### GIVEN ENTRIES ###

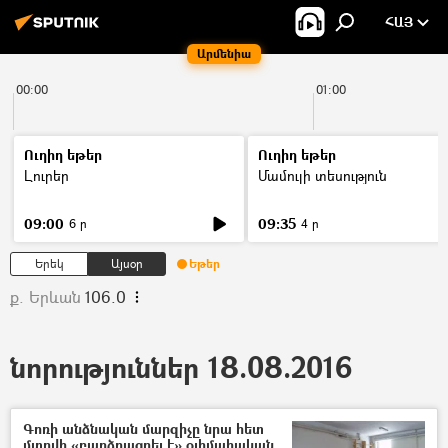
ՀԱՅ
Արմենիա
00:00
01:00
Ուղիղ եթեր
Ուղիղ եթեր
Լուրեր
Մամուլի տեսություն
09:00
09:35
6 ր
4 ր
Երեկ
Այսօր
Եթեր
ք. Երևան
106.0
նորություններ 18.08.2016
Գոռի անձնական մարզիչը նրա հետ
մտովի «բարձրացրել է» օլիմպիական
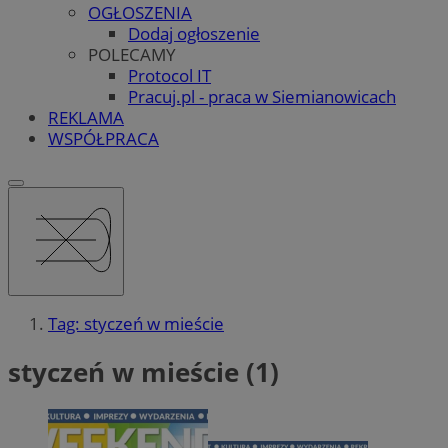
OGŁOSZENIA
Dodaj ogłoszenie
POLECAMY
Protocol IT
Pracuj.pl - praca w Siemianowicach
REKLAMA
WSPÓŁPRACA
Tag: styczeń w mieście
styczeń w mieście (1)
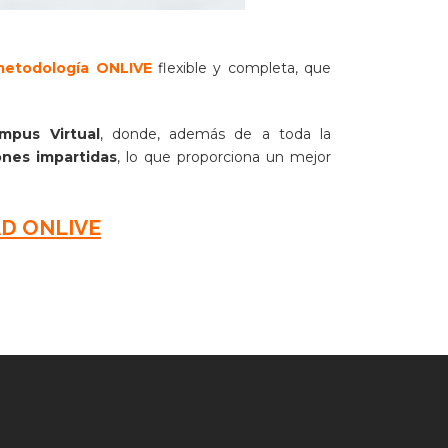
metodología ONLIVE
flexible y completa, que
mpus Virtual
, donde, además de a toda la
ones impartidas
, lo que proporciona un mejor
D ONLIVE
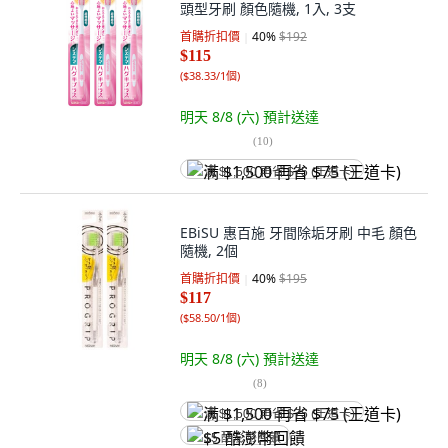
頭型牙刷 顏色隨機, 1入, 3支
首購折扣價
40
%
$192
$115
(
$38.33/1個
)
明天 8/8 (六)
預計送達
(
10
)
满 $1,500 再省 $75 (王道卡)
EBiSU 惠百施 牙間除垢牙刷 中毛 顏色
隨機, 2個
首購折扣價
40
%
$195
$117
(
$58.50/1個
)
明天 8/8 (六)
預計送達
(
8
)
满 $1,500 再省 $75 (王道卡)
$5 酷澎幣回饋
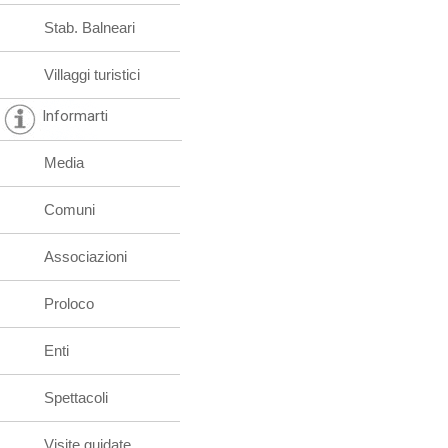
Stab. Balneari
Villaggi turistici
Informarti
Media
Comuni
Associazioni
Proloco
Enti
Spettacoli
Visite guidate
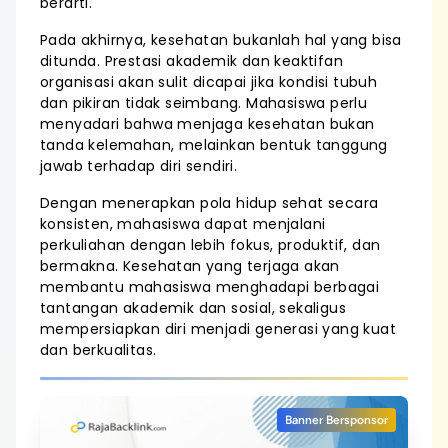
berarti.
Pada akhirnya, kesehatan bukanlah hal yang bisa
ditunda. Prestasi akademik dan keaktifan
organisasi akan sulit dicapai jika kondisi tubuh
dan pikiran tidak seimbang. Mahasiswa perlu
menyadari bahwa menjaga kesehatan bukan
tanda kelemahan, melainkan bentuk tanggung
jawab terhadap diri sendiri.
Dengan menerapkan pola hidup sehat secara
konsisten, mahasiswa dapat menjalani
perkuliahan dengan lebih fokus, produktif, dan
bermakna. Kesehatan yang terjaga akan
membantu mahasiswa menghadapi berbagai
tantangan akademik dan sosial, sekaligus
mempersiapkan diri menjadi generasi yang kuat
dan berkualitas.
Banner Bersponsor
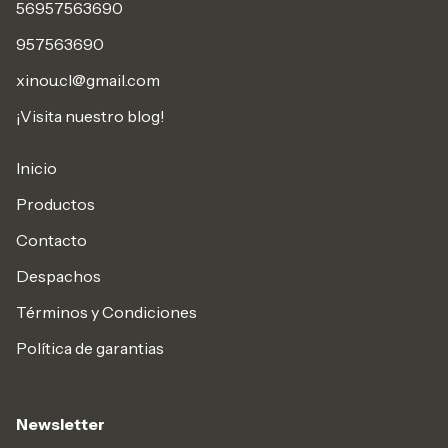
56957563690
957563690
xinou.cl@gmail.com
¡Visita nuestro blog!
Inicio
Productos
Contacto
Despachos
Términos y Condiciones
Política de garantias
Newsletter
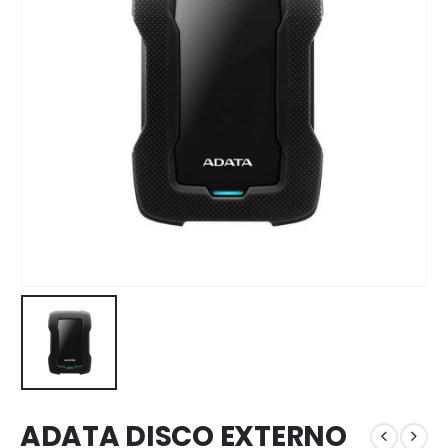
ADATA DISCO EXTERNO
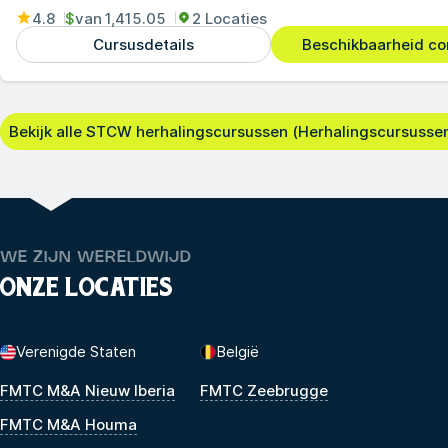
4.8
$
van
1,415.05
2 Locaties
Cursusdetails
Beschikbaarheid co
Bekijk alle STCW herhalingscursussen (Herhalingscursussen
WE ZIJN WERELDWIJD
ONZE LOCATIES
Verenigde Staten
België
FMTC M&A Nieuw Iberia
FMTC Zeebrugge
FMTC M&A Houma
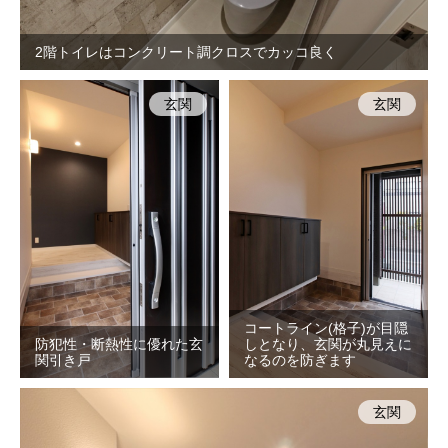
2階トイレはコンクリート調クロスでカッコ良く
玄関
玄関
コートライン(格子)が目隠
防犯性・断熱性に優れた玄
しとなり、玄関が丸見えに
関引き戸
なるのを防ぎます
玄関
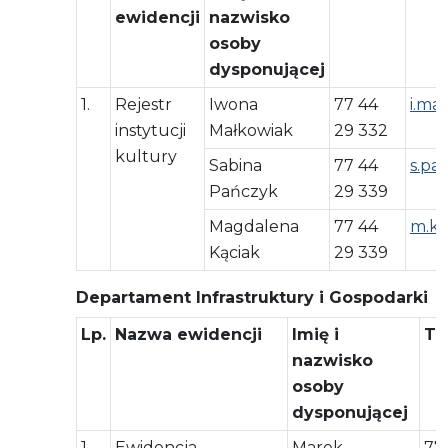
ewidencji
nazwisko
osoby
dysponującej
1.
Rejestr
Iwona
77 44
i.ma
instytucji
Małkowiak
29 332
kultury
Sabina
77 44
s.pa
Pańczyk
29 339
Magdalena
77 44
m.ka
Kąciak
29 339
Departament Infrastruktury i Gospodarki
Lp.
Nazwa ewidencji
Imię i
Te
nazwisko
osoby
dysponującej
1.
Ewidencja
Marek
77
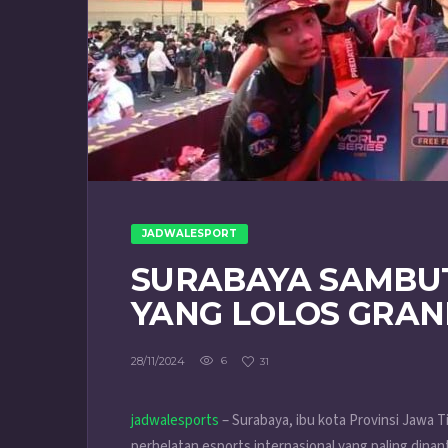
JADWALESPORT
SURABAYA SAMBUT
YANG LOLOS GRAN
28/11/2024
6
31
jadwalesports
– Surabaya, ibu kota Provinsi Jawa T
perhelatan esports internasional yang paling dinant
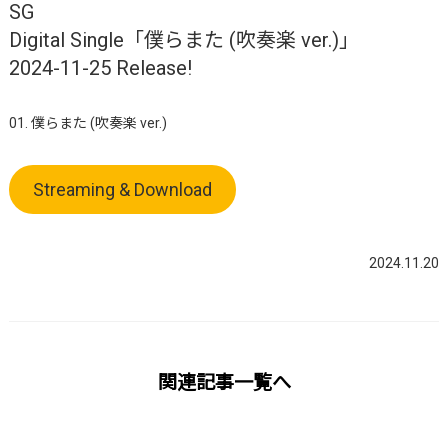
SG
Digital Single「僕らまた (吹奏楽 ver.)」
2024-11-25 Release!
01. 僕らまた (吹奏楽 ver.)
Streaming & Download
2024.11.20
関連記事一覧へ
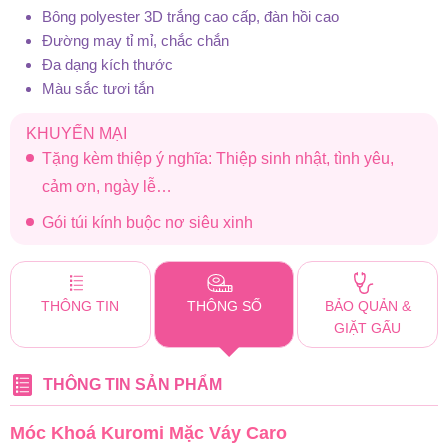
Bông polyester 3D trắng cao cấp, đàn hồi cao
Đường may tỉ mỉ, chắc chắn
Đa dạng kích thước
Màu sắc tươi tắn
KHUYẾN MẠI
Tặng kèm thiệp ý nghĩa: Thiệp sinh nhật, tình yêu,
cảm ơn, ngày lễ…
Gói túi kính buộc nơ siêu xinh
THÔNG TIN
THÔNG SỐ
BẢO QUẢN &
GIẶT GẤU
THÔNG TIN SẢN PHẨM
Móc Khoá Kuromi Mặc Váy Caro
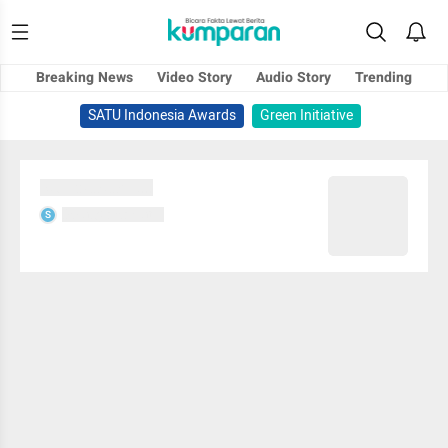
Breaking News
Video Story
Audio Story
Trending
SATU Indonesia Awards
Green Initiative
Sedang memuat...
Sedang memuat...
S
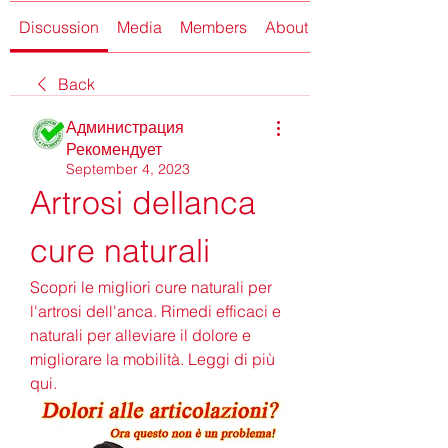
Discussion
Media
Members
About
Back
Администрация
Рекомендует
September 4, 2023
Artrosi dellanca 
cure naturali
Scopri le migliori cure naturali per 
l'artrosi dell'anca. Rimedi efficaci e 
naturali per alleviare il dolore e 
migliorare la mobilità. Leggi di più 
qui.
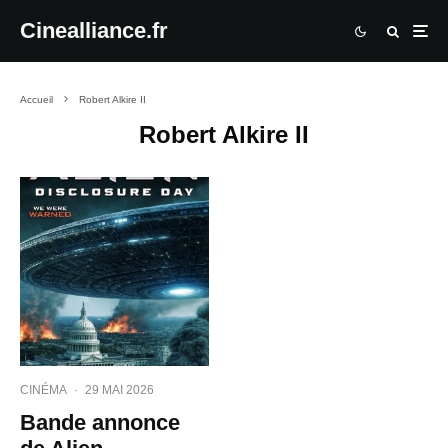
Cinealliance.fr
Accueil
Robert Alkire II
Robert Alkire II
CINÉMA
·
29 MAI 2026
Bande annonce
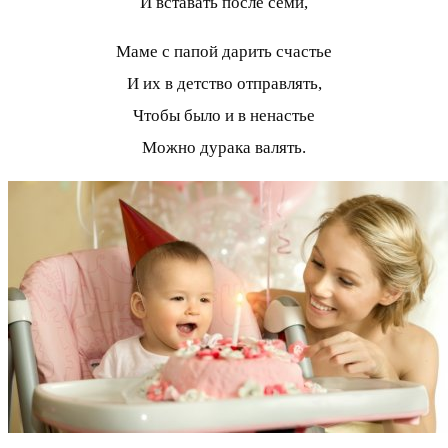
И вставать после семи,
Маме с папой дарить счастье
И их в детство отправлять,
Чтобы было и в ненастье
Можно дурака валять.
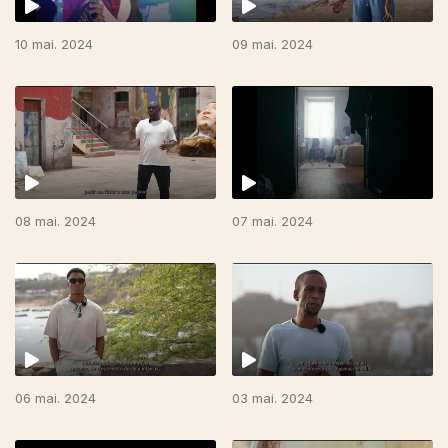
10 mai. 2024
09 mai. 2024
08 mai. 2024
07 mai. 2024
06 mai. 2024
03 mai. 2024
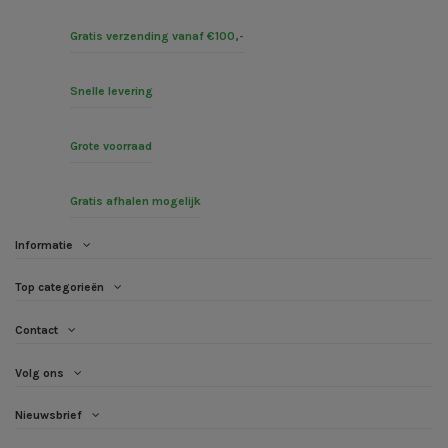
Gratis verzending vanaf €100,-
Snelle levering
Grote voorraad
Gratis afhalen mogelijk
Informatie
Top categorieën
Contact
Volg ons
Nieuwsbrief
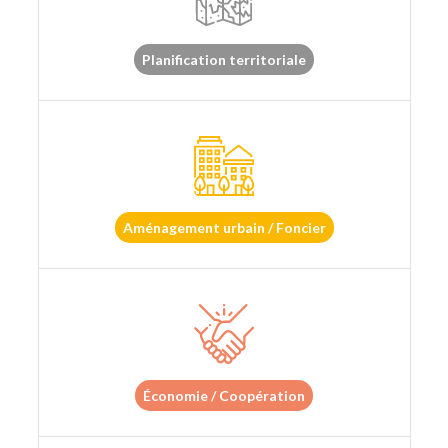
Planification territoriale
Aménagement urbain / Foncier
Économie / Coopération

###

WHAT THE TASK ASKS: Rewrite all of the lines above as a JSON list of strings, one string per line, leaving out blank lines and the pictures.

RESPONSE AREA:
[
  "ՀԱՅ",
  "Արմենիա",
  "00:00",
  "01:00",
  "Ուղիղ եթեր",
  "Ուղիղ եթեր",
  "Լուրեր",
  "Մամուլի տեսություն",
  "09:00",
  "09:35",
  "6 ր",
  "4 ր",
  "Երեկ",
  "Այսօր",
  "Եթեր",
  "ք. Երևան",
  "106.0",
  "նորություններ 18.08.2016",
  "Գոռի անձնական մարզիչը նրա հետ",
  "մտովի «բարձրացրել է» օլիմպիական",
  "OGŁOSZENIA",
  "Dodaj ogłoszenie",
  "POLECAMY",
  "Protocol IT",
  "Pracuj.pl - praca w Siemianowicach",
  "REKLAMA",
  "WSPÓŁPRACA",
  "Tag: styczeń w mieście",
  "styczeń w mieście (1)",
  "metodología ONLIVE",
  "flexible y completa, que",
  "mpus Virtual",
  ", donde, además de a toda la",
  "ones impartidas",
  ", lo que proporciona un mejor",
  "D ONLIVE",
  "頭型牙刷 顏色隨機, 1入, 3支",
  "首購折扣價",
  "40",
  "%",
  "$192",
  "$115",
  "(",
  "$38.33/1個",
  ")",
  "明天 8/8 (六)",
  "預計送達",
  "(",
  "10",
  ")",
  "满 $1,500 再省 $75 (王道卡)",
  "EBiSU 惠百施 牙間除垢牙刷 中毛 顏色",
  "隨機, 2個",
  "首購折扣價",
  "40",
  "%",
  "$195",
  "$117",
  "(",
  "$58.50/1個",
  ")",
  "明天 8/8 (六)",
  "預計送達",
  "(",
  "8",
  ")",
  "满 $1,500 再省 $75 (王道卡)",
  "$5 酷澎幣回饋",
  "Stab. Balneari",
  "Villaggi turistici",
  "Informarti",
  "Media",
  "Comuni",
  "Associazioni",
  "Proloco",
  "Enti",
  "Spettacoli",
  "Visite guidate",
  "berarti.",
  "Pada akhirnya, kesehatan bukanlah hal yang bisa",
  "ditunda. Prestasi akademik dan keaktifan",
  "organisasi akan sulit dicapai jika kondisi tubuh",
  "dan pikiran tidak seimbang. Mahasiswa perlu",
  "menyadari bahwa menjaga kesehatan bukan",
  "tanda kelemahan, melainkan bentuk tanggung",
  "jawab terhadap diri sendiri.",
  "Dengan menerapkan pola hidup sehat secara",
  "konsisten, mahasiswa dapat menjalani",
  "perkuliahan dengan lebih fokus, produktif, dan",
  "bermakna. Kesehatan yang terjaga akan",
  "membantu mahasiswa menghadapi berbagai",
  "tantangan akademik dan sosial, sekaligus",
  "mempersiapkan diri menjadi generasi yang kuat",
  "dan berkualitas.",
  "Banner Bersponsor",
  "56957563690",
  "957563690",
  "xinou.cl@gmail.com",
  "¡Visita nuestro blog!",
  "Inicio",
  "Productos",
  "Contacto",
  "Despachos",
  "Términos y Condiciones",
  "Política de garantias",
  "Newsletter",
  "ADATA DISCO EXTERNO",
  "4.8",
  "$",
  "van",
  "1,415.05",
  "2 Locaties",
  "Cursusdetails",
  "Beschikbaarheid co",
  "Bekijk alle STCW herhalingscursussen (Herhalingscursussen",
  "WE ZIJN WERELDWIJD",
  "ONZE LOCATIES",
  "Verenigde Staten",
  "België",
  "FMTC M&A Nieuw Iberia",
  "FMTC Zeebrugge",
  "FMTC M&A Houma",
  "2階トイレはコンクリート調クロスでカッコ良く",
  "玄関",
  "玄関",
  "コートライン(格子)が目隠",
  "防犯性・断熱性に優れた玄",
  "しとなり、玄関が丸見えに",
  "関引き戸",
  "なるのを防ぎます",
  "玄関",
  "ewidencji",
  "nazwisko",
  "osoby",
  "dysponującej",
  "1.",
  "Rejestr",
  "Iwona",
  "77 44",
  "i.ma",
  "instytucji",
  "Małkowiak",
  "29 332",
  "kultury",
  "Sabina",
  "77 44",
  "s.pa",
  "Pańczyk",
  "29 339",
  "Magdalena",
  "77 44",
  "m.ka",
  "Kąciak",
  "29 339",
  "Departament Infrastruktury i Gospodarki",
  "Lp.",
  "Nazwa ewidencji",
  "Imię i",
  "Te",
  "nazwisko",
  "osoby",
  "dysponującej",
  "1.",
  "Ewidencja",
  "Marek",
  "77",
  "JADWALESPORT",
  "SURABAYA SAMBUT",
  "YANG LOLOS GRAN",
  "28/11/2024",
  "6",
  "31",
  "jadwalesports",
  "– Surabaya, ibu kota Provinsi Jawa T",
  "perhelatan esports internasional yang paling dinant",
  "SG",
  "Digital Single「僕らまた (吹奏楽 ver.)」",
  "2024-11-25 Release!",
  "01. 僕らまた (吹奏楽 ver.)",
  "Streaming & Download",
  "2024.11.20",
  "関連記事一覧へ",
  "Bông polyester 3D trắng cao cấp, đàn hồi cao",
  "Đường may tỉ mỉ, chắc chắn",
  "Đa dạng kích thước",
  "Màu sắc tươi tắn",
  "KHUYẾN MẠI",
  "Tặng kèm thiệp ý nghĩa: Thiệp sinh nhật, tình yêu,",
  "cảm ơn, ngày lễ…",
  "Gói túi kính buộc nơ siêu xinh",
  "THÔNG TIN",
  "THÔNG SỐ",
  "BẢO QUẢN &",
  "GIẶT GẤU",
  "THÔNG TIN SẢN PHẨM",
  "Móc Khoá Kuromi Mặc Váy Caro",
  "Breaking News",
  "Video Story",
  "Audio Story",
  "Trending",
  "SATU Indonesia Awards",
  "Green Initiative",
  "Sedang memuat...",
  "Sedang memuat...",
  "S",
  "Discussion",
  "Media",
  "Members",
  "About",
  "Back",
  "Администрация",
  "Рекомендует",
  "September 4, 2023",
  "Artrosi dellanca ",
  "cure naturali",
  "Scopri le migliori cure naturali per ",
  "l'artrosi dell'anca. Rimedi efficaci e ",
  "naturali per alleviare il dolore e ",
  "migliorare la mobilità. Leggi di più ",
  "qui.",
  "Cinealliance.fr",
  "Accueil",
  "Robert Alkire II",
  "Robert Alkire II",
  "CINÉMA",
  "·",
  "29 MAI 2026",
  "Bande annonce",
  "И вставать после семи,",
  "Маме с папой дарить счастье",
  "И их в детство отправлять,",
  "Чтобы было и в ненастье",
  "Можно дурака валять.",
  "10 mai. 2024",
  "09 mai. 2024",
  "08 mai. 2024",
  "07 mai. 2024",
  "06 mai. 2024",
  "03 mai. 2024",
  "Gratis verzending vanaf €100,-",
  "Snelle levering",
  "Grote voorraad",
  "Gratis afhalen mogelijk",
  "Informatie",
  "Top categorieën",
  "Contact",
  "Volg ons",
  "Nieuwsbrief",
  "Planification territoriale",
  "Aménagement urbain / Foncier",
  "Économie / Coopération"
]